Jennifer O'Dell, spokeswoman for the Laborers' International Union of North America, who will represent the pension fund at the meeting, disputed Apple's characterization of the measure, saying it doesn't call on the company to publicly name potential candidates.
"What we're looking for is disclosure that they have a plan and regularly review it," O'Dell said in an interview."We want to see some transparency."
The union has pressed similar measures at other companies. It pushed a shareholder vote on Whole Foods Market Inc. last year, which went down to defeat, but the company agreed to make further disclosures on succession planning. The group is pressing a similar proposal at Intel Corp., and O'Dell says Hewlett-Packard has agreed to adopt a similar measure.
The California Public Employee Retirement System, or Calpers, is supporting the resolution. The fund holds a little over 2.2 million Apple shares--less than 1% of total shares outstanding.
"Succession planning is a systemic, persistent problem at a lot of companies," said Calpers spokesman Clark McKinley."Apple's done a phenomenal job, and we're happy to have them in the portfolio.
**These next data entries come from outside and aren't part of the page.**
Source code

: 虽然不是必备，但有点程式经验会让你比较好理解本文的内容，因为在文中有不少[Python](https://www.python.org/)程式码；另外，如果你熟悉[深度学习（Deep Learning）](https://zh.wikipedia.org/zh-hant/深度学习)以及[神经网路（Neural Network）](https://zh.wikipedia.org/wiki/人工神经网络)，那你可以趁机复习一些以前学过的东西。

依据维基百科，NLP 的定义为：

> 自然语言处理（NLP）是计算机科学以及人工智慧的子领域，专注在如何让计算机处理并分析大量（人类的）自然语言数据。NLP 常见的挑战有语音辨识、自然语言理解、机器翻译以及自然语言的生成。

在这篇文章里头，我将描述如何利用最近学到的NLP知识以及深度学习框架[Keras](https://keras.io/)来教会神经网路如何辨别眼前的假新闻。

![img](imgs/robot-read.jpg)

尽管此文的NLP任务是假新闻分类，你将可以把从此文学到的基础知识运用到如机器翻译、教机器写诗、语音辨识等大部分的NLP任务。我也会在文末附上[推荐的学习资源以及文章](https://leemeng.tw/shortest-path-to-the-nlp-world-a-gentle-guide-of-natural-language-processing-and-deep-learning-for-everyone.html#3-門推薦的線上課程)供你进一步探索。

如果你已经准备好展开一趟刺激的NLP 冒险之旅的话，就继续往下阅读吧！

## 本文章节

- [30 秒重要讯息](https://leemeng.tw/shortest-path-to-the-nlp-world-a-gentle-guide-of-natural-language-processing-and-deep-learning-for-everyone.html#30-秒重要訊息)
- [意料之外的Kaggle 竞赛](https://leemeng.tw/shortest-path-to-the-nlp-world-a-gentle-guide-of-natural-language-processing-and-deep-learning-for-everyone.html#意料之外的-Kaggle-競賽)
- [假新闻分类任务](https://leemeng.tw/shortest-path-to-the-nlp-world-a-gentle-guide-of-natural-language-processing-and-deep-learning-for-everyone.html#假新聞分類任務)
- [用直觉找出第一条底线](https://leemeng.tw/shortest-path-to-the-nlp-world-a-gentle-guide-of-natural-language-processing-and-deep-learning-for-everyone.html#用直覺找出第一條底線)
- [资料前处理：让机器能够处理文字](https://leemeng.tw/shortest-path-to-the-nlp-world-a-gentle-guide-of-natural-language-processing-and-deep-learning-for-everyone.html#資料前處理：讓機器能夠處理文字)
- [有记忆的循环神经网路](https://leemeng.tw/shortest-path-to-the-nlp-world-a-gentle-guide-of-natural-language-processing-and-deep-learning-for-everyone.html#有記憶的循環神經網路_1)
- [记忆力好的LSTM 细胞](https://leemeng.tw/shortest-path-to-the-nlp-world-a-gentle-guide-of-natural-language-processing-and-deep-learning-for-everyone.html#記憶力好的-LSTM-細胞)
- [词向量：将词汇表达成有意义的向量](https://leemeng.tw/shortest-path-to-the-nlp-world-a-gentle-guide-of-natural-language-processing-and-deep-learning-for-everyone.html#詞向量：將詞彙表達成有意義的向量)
We just think succession planning is important."
Other shareholders say the company has been open enough about succession planning.
"It would obviously be bad management not to have a succession plan, but Apple's been aware of this issue for some time," said Sean Krauss, chief investment officer of CitizensTrust, who has been an Apple shareholder since 2005."But I don't see the need to pinpoint Apple in this regard." Conflicting Signals
Unlike the leave he took in 2009, Jobs this time left the length of his absence open-ended.
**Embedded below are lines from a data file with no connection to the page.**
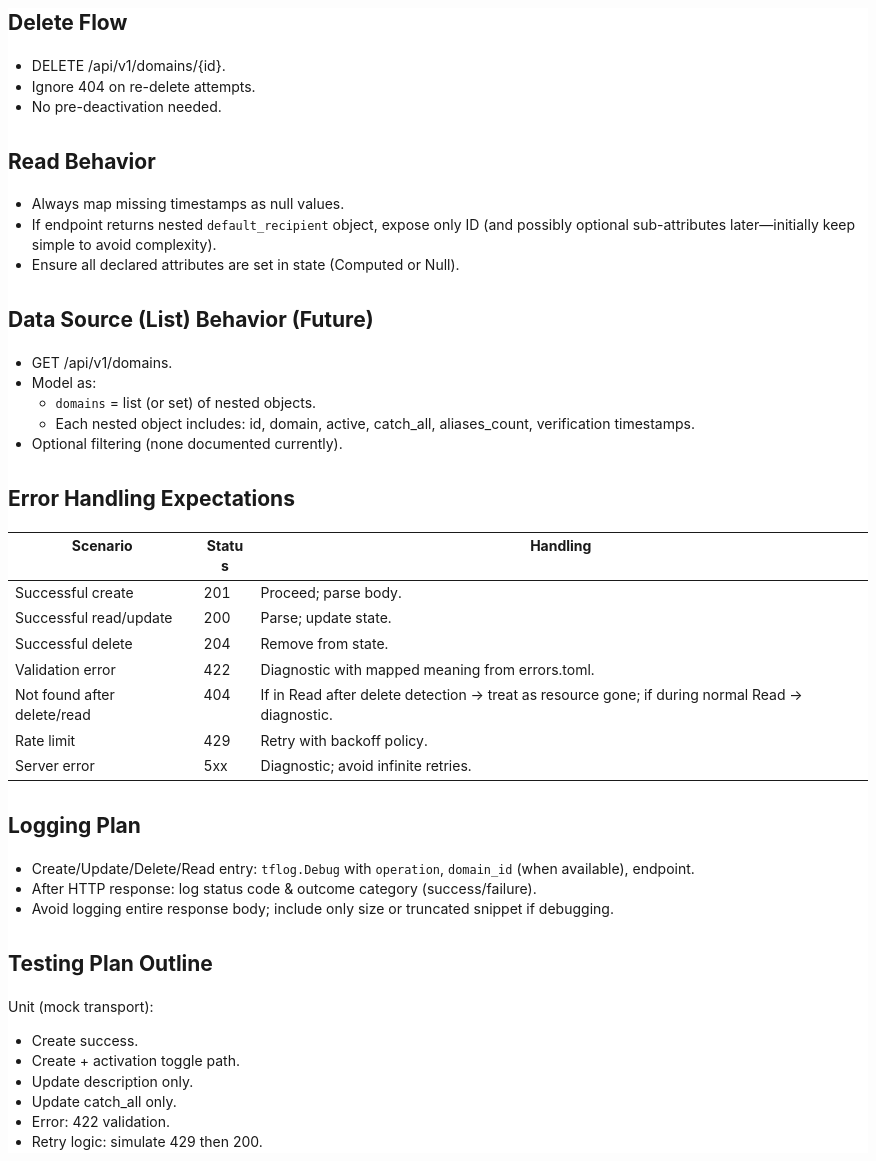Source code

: ## Delete Flow
- DELETE /api/v1/domains/{id}.
- Ignore 404 on re-delete attempts.
- No pre-deactivation needed.

## Read Behavior
- Always map missing timestamps as null values.
- If endpoint returns nested `default_recipient` object, expose only ID (and possibly optional sub-attributes later—initially keep simple to avoid complexity).
- Ensure all declared attributes are set in state (Computed or Null).

## Data Source (List) Behavior (Future)
- GET /api/v1/domains.
- Model as:
  - `domains` = list (or set) of nested objects.
  - Each nested object includes: id, domain, active, catch_all, aliases_count, verification timestamps.
- Optional filtering (none documented currently).

## Error Handling Expectations
| Scenario | Status | Handling |
|----------|--------|----------|
| Successful create | 201 | Proceed; parse body. |
| Successful read/update | 200 | Parse; update state. |
| Successful delete | 204 | Remove from state. |
| Validation error | 422 | Diagnostic with mapped meaning from errors.toml. |
| Not found after delete/read | 404 | If in Read after delete detection → treat as resource gone; if during normal Read → diagnostic. |
| Rate limit | 429 | Retry with backoff policy. |
| Server error | 5xx | Diagnostic; avoid infinite retries. |

## Logging Plan
- Create/Update/Delete/Read entry: `tflog.Debug` with `operation`, `domain_id` (when available), endpoint.
- After HTTP response: log status code & outcome category (success/failure).
- Avoid logging entire response body; include only size or truncated snippet if debugging.

## Testing Plan Outline
Unit (mock transport):
- Create success.
- Create + activation toggle path.
- Update description only.
- Update catch_all only.
- Error: 422 validation.
- Retry logic: simulate 429 then 200.
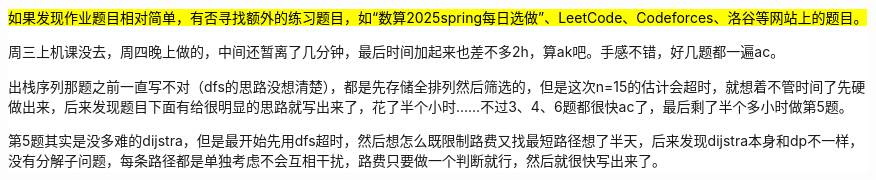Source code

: <mark>如果发现作业题目相对简单，有否寻找额外的练习题目，如“数算2025spring每日选做”、LeetCode、Codeforces、洛谷等网站上的题目。</mark>

周三上机课没去，周四晚上做的，中间还暂离了几分钟，最后时间加起来也差不多2h，算ak吧。手感不错，好几题都一遍ac。

出栈序列那题之前一直写不对（dfs的思路没想清楚），都是先存储全排列然后筛选的，但是这次n=15的估计会超时，就想着不管时间了先硬做出来，后来发现题目下面有给很明显的思路就写出来了，花了半个小时……不过3、4、6题都很快ac了，最后剩了半个多小时做第5题。

第5题其实是没多难的dijstra，但是最开始先用dfs超时，然后想怎么既限制路费又找最短路径想了半天，后来发现dijstra本身和dp不一样，没有分解子问题，每条路径都是单独考虑不会互相干扰，路费只要做一个判断就行，然后就很快写出来了。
The result has been massive amounts of speculation and rumors in the media as to his status. Apple's highly successful run over the last decade, thanks to popular products such as the iPod, iPhone and iPad, have cemented Jobs's legacy as an innovator and visionary, and also created the impression that the company may be harmed by his departure.
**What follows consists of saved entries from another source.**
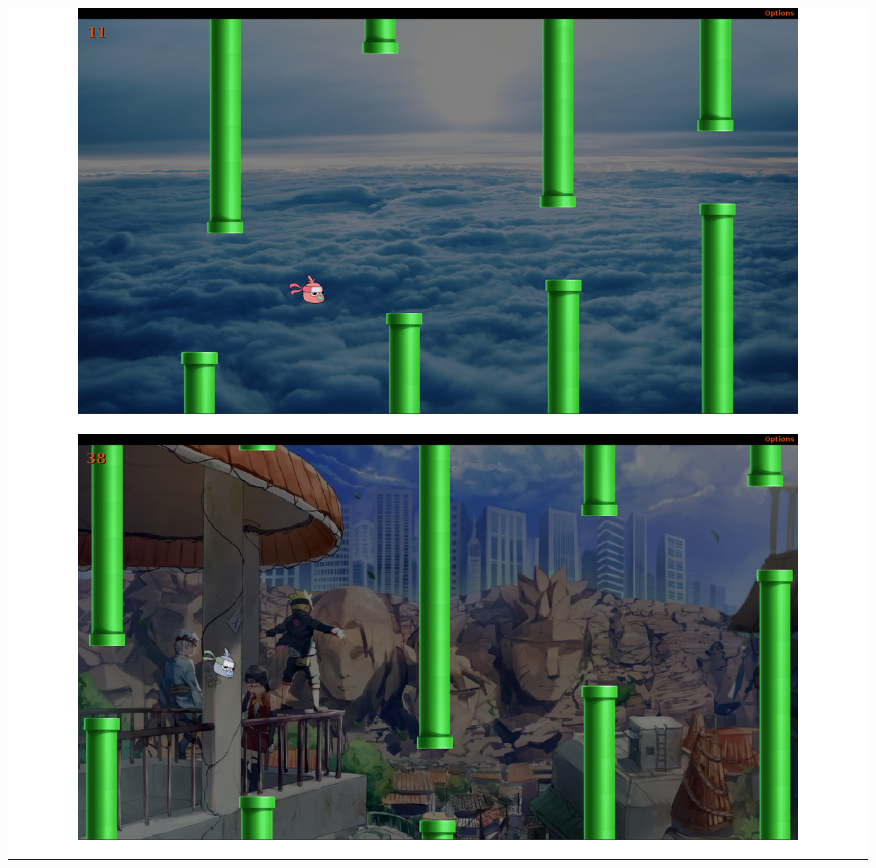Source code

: <p align="center">
    <img src="screenshots/4.png" width="720" />
</p>

<p align="center">
    <img src="screenshots/5.png" width="720" />
</p>

---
"The major risk in the Apple story is Steve Jobs's heath," wrote Needham analyst Charlie Wolf in a note to clients last month after Jobs announced his latest leave."Risks arising from the competitive landscape pale in comparison."
Apple shares dipped in the days following Jobs's most recent announcement, but since recovered--setting a new record high of $363.13 earlier this week.
The CEO's health status is unclear. A story in the Wall Street Journal last weekend quoted unnamed sources as saying Jobs has remained "closely involved" with the company while on leave, taking meetings at his home and by phone.
He was also quoted in the company's news release this past week announcing a new plan to charge for subscription content over the company's App Store. In addition, he was also among several top tech executives to meet with President Barack Obama during a visit to the area on Thursday.
Offsetting that was a story in the National Enquirer tabloid purportedly showing pictures of a frail-looking Jobs visiting the Stanford Cancer Center in Palo Alto on Feb. 8. The Enquirer story was widely circulated on tech blogs and other news organizations on Thursday.
O'Dell, the representative of the Laborers' International Union of North America, said her group hasn't held talks with Apple about its proposal. She added that the measure wasn't motivated because of Jobs' health struggles, but because recent events place the issue in a brighter light.
"I imagine it's a touchy issue for them right now," O'Dell said."But of all the years to have this discussion, this is the year. We wish Steve the best, and hope he lives forever, but we need to have a plan in place. Because we are long-term investors, we are going to be here for the long haul."
Kraus of CitizenTrust said it would be a "huge negative" if Jobs were to leave his post at Apple permanently, though the company would likely be fine in the short term.
"But over the long term, the company would be missing the person who brought that creative impetus and drive," Kraus said."I don't think the stock is anticipating a permanent removal of Jobs from Apple."